Persiapan PSG Menjelang Final Champions League
Setelah kekalahan 2-1 melawan Paris FC, PSG mengumumkan rencana latihan intensif menjelang pertemuan melawan Arsenal di Budapest. Luis Enrique menegaskan pentingnya memberi menit bermain kepada pemain seperti Achraf Hakimi, Willian Pacho, dan Nuno Mendes melalui pertandingan persahabatan internal di Campus du Paris‑Saint‑Germain. Rencana tersebut dimaksudkan untuk mengurangi risiko cedera yang dapat terjadi jika PSG menjadwalkan laga melawan tim lain.
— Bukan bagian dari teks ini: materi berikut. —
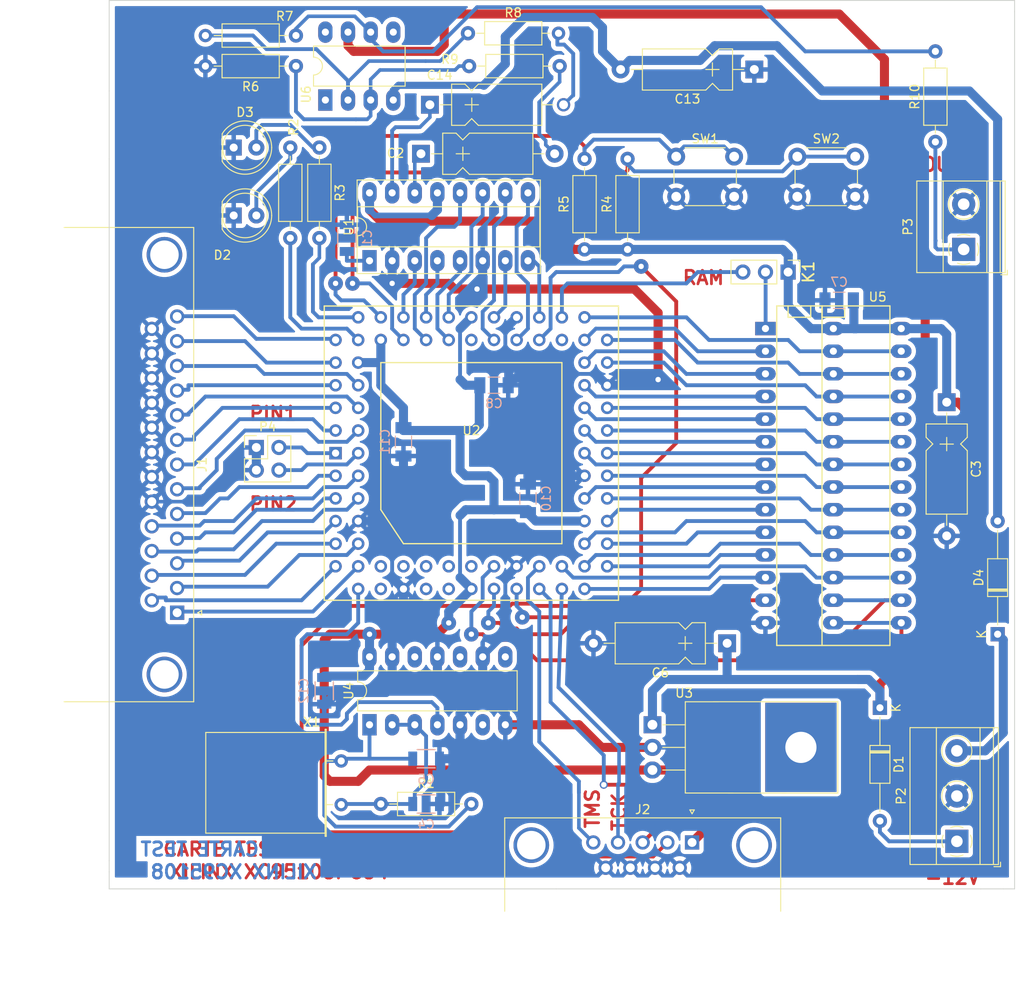
<source format=kicad_pcb>
(kicad_pcb (version 20221018) (generator pcbnew)

  (general
    (thickness 1.6)
  )

  (paper "A4")
  (title_block
    (title "CARTE TEST XILINX XC95108")
    (rev "0")
  )

  (layers
    (0 "F.Cu" signal)
    (31 "B.Cu" signal)
    (32 "B.Adhes" user "B.Adhesive")
    (33 "F.Adhes" user "F.Adhesive")
    (34 "B.Paste" user)
    (35 "F.Paste" user)
    (36 "B.SilkS" user "B.Silkscreen")
    (37 "F.SilkS" user "F.Silkscreen")
    (38 "B.Mask" user)
    (39 "F.Mask" user)
    (40 "Dwgs.User" user "User.Drawings")
    (41 "Cmts.User" user "User.Comments")
    (42 "Eco1.User" user "User.Eco1")
    (43 "Eco2.User" user "User.Eco2")
    (44 "Edge.Cuts" user)
    (45 "Margin" user)
    (46 "B.CrtYd" user "B.Courtyard")
    (47 "F.CrtYd" user "F.Courtyard")
    (48 "B.Fab" user)
    (49 "F.Fab" user)
  )

  (setup
    (stackup
      (layer "F.SilkS" (type "Top Silk Screen") (color "White"))
      (layer "F.Paste" (type "Top Solder Paste"))
      (layer "F.Mask" (type "Top Solder Mask") (color "Green") (thickness 0.01))
      (layer "F.Cu" (type "copper") (thickness 0.035))
      (layer "dielectric 1" (type "core") (thickness 1.51) (material "FR4") (epsilon_r 4.5) (loss_tangent 0.02))
      (layer "B.Cu" (type "copper") (thickness 0.035))
      (layer "B.Mask" (type "Bottom Solder Mask") (color "Green") (thickness 0.01))
      (layer "B.Paste" (type "Bottom Solder Paste"))
      (layer "B.SilkS" (type "Bottom Silk Screen") (color "White"))
      (copper_finish "None")
      (dielectric_constraints no)
    )
    (pad_to_mask_clearance 0)
    (pcbplotparams
      (layerselection 0x00010f0_ffffffff)
      (plot_on_all_layers_selection 0x0000000_00000000)
      (disableapertmacros false)
      (usegerberextensions false)
      (usegerberattributes true)
      (usegerberadvancedattributes true)
      (creategerberjobfile true)
      (dashed_line_dash_ratio 12.000000)
      (dashed_line_gap_ratio 3.000000)
      (svgprecision 6)
      (plotframeref false)
      (viasonmask false)
      (mode 1)
      (useauxorigin false)
      (hpglpennumber 1)
      (hpglpenspeed 20)
      (hpglpendiameter 15.000000)
      (dxfpolygonmode true)
      (dxfimperialunits true)
      (dxfusepcbnewfont true)
      (psnegative false)
      (psa4output false)
      (plotreference true)
      (plotvalue true)
      (plotinvisibletext false)
      (sketchpadsonfab false)
      (subtractmaskfromsilk false)
      (outputformat 1)
      (mirror false)
      (drillshape 0)
      (scaleselection 1)
      (outputdirectory "plots")
    )
  )

  (net 0 "")
  (net 1 "+12V")
  (net 2 "-12V")
  (net 3 "/CSMEM")
  (net 4 "/DAT0")
  (net 5 "/DAT1")
  (net 6 "/DAT2")
  (net 7 "/DAT3")
  (net 8 "/DAT4")
  (net 9 "/DAT5")
  (net 10 "/DAT6")
  (net 11 "/DAT7")
  (net 12 "/DCLK")
  (net 13 "/LED1")
  (net 14 "/LED2")
  (net 15 "/MA0")
  (net 16 "/MA1")
  (net 17 "/MA2")
  (net 18 "/MA3")
  (net 19 "/MA4")
  (net 20 "/MA5")
  (net 21 "/MA6")
  (net 22 "/MA7")
  (net 23 "/MD0")
  (net 24 "/MD1")
  (net 25 "/MD10")
  (net 26 "/MD11")
  (net 27 "/MD12")
  (net 28 "/MD13")
  (net 29 "/MD14")
  (net 30 "/MD2")
  (net 31 "/MD3")
  (net 32 "/MD4")
  (net 33 "/MD5")
  (net 34 "/MD6")
  (net 35 "/MD7")
  (net 36 "/MD8")
  (net 37 "/MD9")
  (net 38 "/OEMEM")
  (net 39 "/PARBUS0")
  (net 40 "/PARBUS1")
  (net 41 "/PARBUS2")
  (net 42 "/PARBUS3")
  (net 43 "/PARBUS4")
  (net 44 "/PARBUS5")
  (net 45 "/PARBUS6")
  (net 46 "/PARBUS7")
  (net 47 "/PAR_AUX0{slash}STROBE*")
  (net 48 "/PAR_AUX6{slash}ACK")
  (net 49 "/PAR_AUX5{slash}BUSY*")
  (net 50 "/PAR_AUX4{slash}PE")
  (net 51 "/PAR_AUX3{slash}SELECT*")
  (net 52 "/PAR_AUX2{slash}AUTOLF*")
  (net 53 "/PAR_AUX1{slash}ERROR*")
  (net 54 "/PAR_AUX7{slash}INIT")
  (net 55 "/PAR_AUX8{slash}SELECT")
  (net 56 "/PIN_TEST0")
  (net 57 "/PIN_TEST1")
  (net 58 "/XIN{slash}CLK")
  (net 59 "/SW0")
  (net 60 "/SW1")
  (net 61 "/TCK")
  (net 62 "/TDI")
  (net 63 "/TDO")
  (net 64 "/TMS")
  (net 65 "unconnected-(U2-Pad14)")
  (net 66 "GND")
  (net 67 "Net-(C1-Pad1)")
  (net 68 "Net-(C14-Pad1)")
  (net 69 "Net-(C14-Pad2)")
  (net 70 "Net-(C2-Pad1)")
  (net 71 "Net-(C2-Pad2)")
  (net 72 "Net-(C4-Pad1)")
  (net 73 "Net-(C5-Pad1)")
  (net 74 "Net-(K1-Pad2)")
  (net 75 "Net-(P3-Pad1)")
  (net 76 "Net-(R10-Pad2)")
  (net 77 "Net-(R6-Pad1)")
  (net 78 "Net-(R7-Pad2)")
  (net 79 "VCC")
  (net 80 "/+12BATT")
  (net 81 "/-12BATT")
  (net 82 "Net-(D2-Pad2)")
  (net 83 "Net-(D3-Pad2)")
  (net 84 "unconnected-(U2-Pad15)")
  (net 85 "unconnected-(U2-Pad17)")
  (net 86 "unconnected-(U2-Pad18)")
  (net 87 "unconnected-(U2-Pad19)")
  (net 88 "unconnected-(U2-Pad20)")
  (net 89 "unconnected-(U2-Pad21)")
  (net 90 "unconnected-(U2-Pad23)")
  (net 91 "/R{slash}W-A14")
  (net 92 "unconnected-(U2-Pad57)")
  (net 93 "unconnected-(U2-Pad65)")
  (net 94 "unconnected-(U4-Pad6)")
  (net 95 "unconnected-(U4-Pad8)")
  (net 96 "unconnected-(U4-Pad10)")
  (net 97 "unconnected-(U4-Pad12)")
  (net 98 "unconnected-(U6-Pad1)")
  (net 99 "unconnected-(U6-Pad5)")
  (net 100 "unconnected-(U6-Pad8)")

  (footprint "Diode_THT:D_DO-35_SOD27_P12.70mm_Horizontal" (layer "F.Cu") (at 181.102 115.57 -90))

  (footprint "Diode_THT:D_DO-35_SOD27_P12.70mm_Horizontal" (layer "F.Cu") (at 194.31 107.315 90))

  (footprint "Button_Switch_THT:SW_PUSH_6mm_h4.3mm" (layer "F.Cu") (at 158.242 53.721))

  (footprint "Sockets:PLCC84" (layer "F.Cu") (at 135.255 86.995))

  (footprint "Package_DIP:DIP-14_W7.62mm_LongPads" (layer "F.Cu") (at 123.825 117.475 90))

  (footprint "Connector_PinHeader_2.54mm:PinHeader_2x02_P2.54mm_Vertical" (layer "F.Cu") (at 111.125 86.36))

  (footprint "Connector_PinHeader_2.54mm:PinHeader_1x03_P2.54mm_Vertical" (layer "F.Cu") (at 170.8 66.675 -90))

  (footprint "Resistor_THT:R_Axial_DIN0207_L6.3mm_D2.5mm_P10.16mm_Horizontal" (layer "F.Cu") (at 114.935 52.705 -90))

  (footprint "Resistor_THT:R_Axial_DIN0207_L6.3mm_D2.5mm_P10.16mm_Horizontal" (layer "F.Cu") (at 134.874 39.878))

  (footprint "Resistor_THT:R_Axial_DIN0207_L6.3mm_D2.5mm_P10.16mm_Horizontal" (layer "F.Cu") (at 187.325 52.07 90))

  (footprint "Resistor_THT:R_Axial_DIN0207_L6.3mm_D2.5mm_P10.16mm_Horizontal" (layer "F.Cu") (at 135.001 43.561))

  (footprint "Resistor_THT:R_Axial_DIN0207_L6.3mm_D2.5mm_P10.16mm_Horizontal" (layer "F.Cu") (at 125.095 126.365))

  (footprint "Resistor_THT:R_Axial_DIN0207_L6.3mm_D2.5mm_P10.16mm_Horizontal" (layer "F.Cu") (at 147.955 64.135 90))

  (footprint "Resistor_THT:R_Axial_DIN0207_L6.3mm_D2.5mm_P10.16mm_Horizontal" (layer "F.Cu") (at 115.57 43.561 180))

  (footprint "Resistor_THT:R_Axial_DIN0207_L6.3mm_D2.5mm_P10.16mm_Horizontal" (layer "F.Cu") (at 118.2 52.7 -90))

  (footprint "Package_DIP:DIP-16_W7.62mm_Socket_LongPads" (layer "F.Cu") (at 123.825 65.405 90))

  (footprint "Crystal:Crystal_HC18-U_Horizontal" (layer "F.Cu") (at 120.65 121.539 -90))

  (footprint "Resistor_THT:R_Axial_DIN0207_L6.3mm_D2.5mm_P10.16mm_Horizontal" (layer "F.Cu") (at 152.781 64.135 90))

  (footprint "Resistor_THT:R_Axial_DIN0207_L6.3mm_D2.5mm_P10.16mm_Horizontal" (layer "F.Cu") (at 115.57 40.132 180))

  (footprint "LED_THT:LED_D5.0mm" (layer "F.Cu") (at 108.585 52.705))

  (footprint "LED_THT:LED_D5.0mm" (layer "F.Cu") (at 108.585 60.325))

  (footprint "Package_DIP:DIP-8_W7.62mm_LongPads" (layer "F.Cu") (at 118.872 47.371 90))

  (footprint "Connector_Dsub:DSUB-25_Female_Horizontal_P2.77x2.84mm_EdgePinOffset9.90mm_Housed_MountingHolesOffset11.32mm" (layer "F.Cu") (at 102.235 104.902 -90))

  (footprint "Package_TO_SOT_THT:TO-220-3_Horizontal_TabDown" (layer "F.Cu") (at 155.575 117.475 -90))

  (footprint "Connector_Dsub:DSUB-9_Female_Horizontal_P2.77x2.84mm_EdgePinOffset4.94mm_Housed_MountingHolesOffset7.48mm" (layer "F.Cu") (at 160.02 130.683))

  (footprint "TerminalBlock_Phoenix:TerminalBlock_Phoenix_MKDS-1,5-3-5.08_1x03_P5.08mm_Horizontal" (layer "F.Cu") (at 189.738 130.556 90))

  (footprint "TerminalBlock_Phoenix:TerminalBlock_Phoenix_MKDS-1,5-2-5.08_1x02_P5.08mm_Horizontal" (layer "F.Cu") (at 190.5 64.135 90))

  (footprint "Capacitor_THT:CP_Axial_L10.0mm_D4.5mm_P15.00mm_Horizontal" (layer "F.Cu") (at 167.005 43.942 180))

  (footprint "Capacitor_THT:CP_Axial_L10.0mm_D4.5mm_P15.00mm_Horizontal" (layer "F.Cu") (at 163.957 108.331 180))

  (footprint "Capacitor_THT:CP_Axial_L10.0mm_D4.5mm_P15.00mm_Horizontal" (layer "F.Cu") (at 188.595 81.28 -90))

  (footprint "Capacitor_THT:CP_Axial_L10.0mm_D4.5mm_P15.00mm_Horizontal" (layer "F.Cu") (at 129.6 53.4))

  (footprint "Button_Switch_THT:SW_PUSH_6mm_h4.3mm" (layer "F.Cu") (at 171.831 53.721))

  (footprint "Sockets_DIP:DIP-28
... [613751 chars truncated]
</source>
Sementara itu, Ousmane Dembélé harus menjalani perawatan khusus pada betis kanannya setelah mengalami ketidaknyamanan pada pertandingan melawan Paris FC. Dembélé digantikan pada menit ke‑30 dalam laga tersebut sebagai tindakan pencegahan. Klub menyatakan bahwa ia akan menjalani terapi selama beberapa hari ke depan, namun diharapkan kembali fit menjelang final melawan Arsenal.
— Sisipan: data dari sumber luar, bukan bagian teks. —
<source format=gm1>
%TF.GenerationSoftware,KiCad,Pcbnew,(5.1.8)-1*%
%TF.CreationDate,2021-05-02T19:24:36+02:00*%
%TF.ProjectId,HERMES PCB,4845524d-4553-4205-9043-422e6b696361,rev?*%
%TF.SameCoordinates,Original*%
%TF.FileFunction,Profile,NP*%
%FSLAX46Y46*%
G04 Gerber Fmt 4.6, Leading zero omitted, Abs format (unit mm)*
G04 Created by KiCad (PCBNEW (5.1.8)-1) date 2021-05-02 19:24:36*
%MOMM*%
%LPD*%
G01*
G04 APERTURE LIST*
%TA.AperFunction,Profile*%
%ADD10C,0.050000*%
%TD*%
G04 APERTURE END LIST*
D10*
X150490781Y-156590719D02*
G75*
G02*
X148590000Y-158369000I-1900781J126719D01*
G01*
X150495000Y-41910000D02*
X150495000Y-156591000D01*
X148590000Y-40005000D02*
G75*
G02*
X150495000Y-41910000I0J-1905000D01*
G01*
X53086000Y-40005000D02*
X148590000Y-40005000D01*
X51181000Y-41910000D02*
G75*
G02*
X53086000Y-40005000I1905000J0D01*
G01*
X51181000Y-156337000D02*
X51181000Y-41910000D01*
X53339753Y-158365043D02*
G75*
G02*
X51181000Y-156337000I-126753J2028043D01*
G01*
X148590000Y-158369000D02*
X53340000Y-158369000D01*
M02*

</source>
Selain Dembélé, beberapa pemain kunci lainnya, termasuk Hakimi, Pacho, Nuno Mendes, dan kiper cadangan Lucas Chevalier, juga tengah kembali dalam program latihan individu setelah mengatasi masalah otot pada minggu terakhir.
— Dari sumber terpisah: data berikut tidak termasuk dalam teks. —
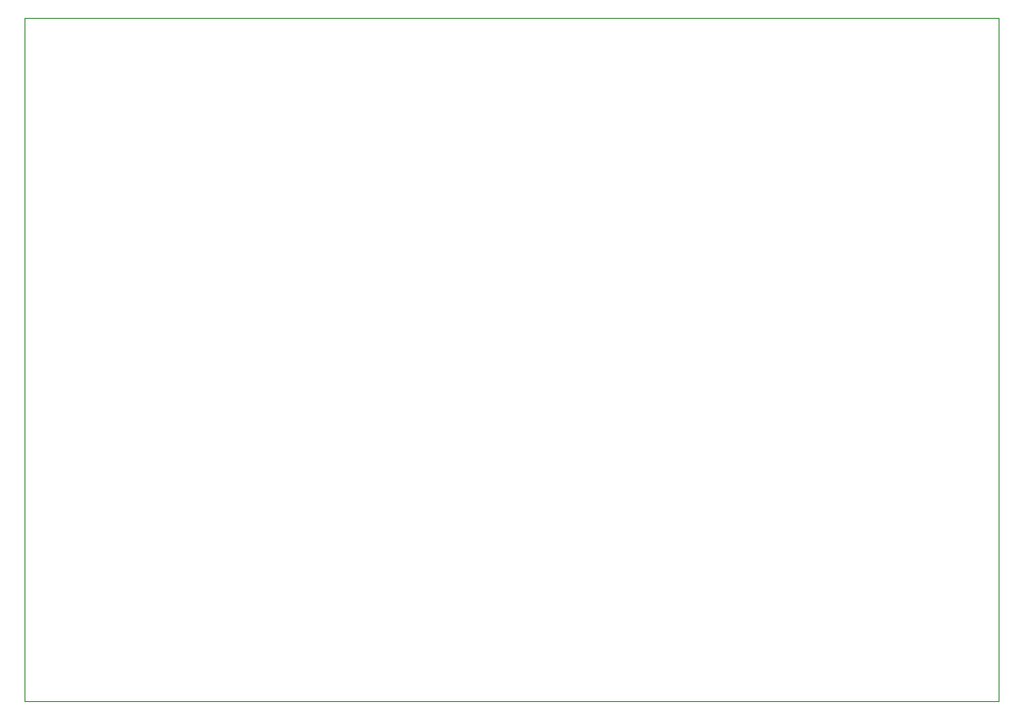
<source format=gbr>
%TF.GenerationSoftware,KiCad,Pcbnew,(6.0.10)*%
%TF.CreationDate,2023-04-05T20:35:32-05:00*%
%TF.ProjectId,445_PD,3434355f-5044-42e6-9b69-6361645f7063,rev?*%
%TF.SameCoordinates,Original*%
%TF.FileFunction,Profile,NP*%
%FSLAX46Y46*%
G04 Gerber Fmt 4.6, Leading zero omitted, Abs format (unit mm)*
G04 Created by KiCad (PCBNEW (6.0.10)) date 2023-04-05 20:35:32*
%MOMM*%
%LPD*%
G01*
G04 APERTURE LIST*
%TA.AperFunction,Profile*%
%ADD10C,0.100000*%
%TD*%
G04 APERTURE END LIST*
D10*
X199186800Y-67665600D02*
X111658400Y-67665600D01*
X111658400Y-67665600D02*
X111658400Y-129184400D01*
X111658400Y-129184400D02*
X199186800Y-129184400D01*
X199186800Y-129184400D02*
X199186800Y-67665600D01*
M02*

</source>
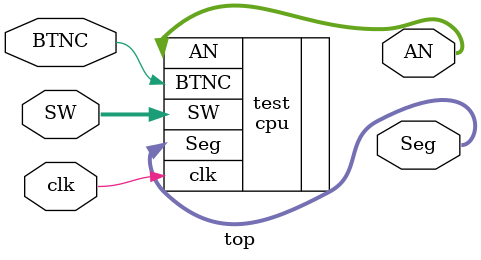
<source format=v>
`timescale 1ns / 1ps


module top(
    input [15:0] SW,
    input clk,
    input BTNC,
    output [7:0] AN,
    output [6:0] Seg
    );
    
    cpu test(.clk(clk),.SW(SW),.BTNC(BTNC),.AN(AN),.Seg(Seg));
    
    
endmodule

</source>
Latar Belakang Kompetisi dan Dampaknya
Kekalahan melawan Paris FC menambah catatan negatif PSG di akhir musim, meskipun klub tetap berhasil mengamankan gelar Ligue 1 kelima beruntun dengan mengalahkan Lens 2-0 pada pekan sebelumnya. Di sisi lain, Paris FC kini menegaskan posisi mereka di papan tengah klasemen, dengan kemenangan ini menjadi bukti kemampuan mereka melawan tim raksasa.
Berita mengenai persiapan PSG dan cedera Dembélé juga menambah ketegangan bagi Arsenal, yang akan menantang PSG di final Champions League. Arsenal, yang pada saat itu masih bersaing untuk gelar Liga Premier, akan berhadapan dengan sebuah PSG yang memiliki pemain bintang namun sedang berusaha menyelesaikan masalah kebugaran menjelang pertandingan krusial.
Dengan demikian, pertandingan Paris FC vs PSG tidak hanya menjadi sorotan karena hasil yang tak terduga, tetapi juga menjadi titik balik bagi PSG dalam mengatur strategi dan memulihkan kondisi fisik pemain sebelum mengincar trofi Eropa.
Para penggemar sepakbola menantikan aksi akhir pekan ini, baik di Ligue 1 maupun di panggung Champions League, sambil mengapresiasi kontribusi Julien Lopez yang kini menjadi bagian penting dalam sejarah Paris FC.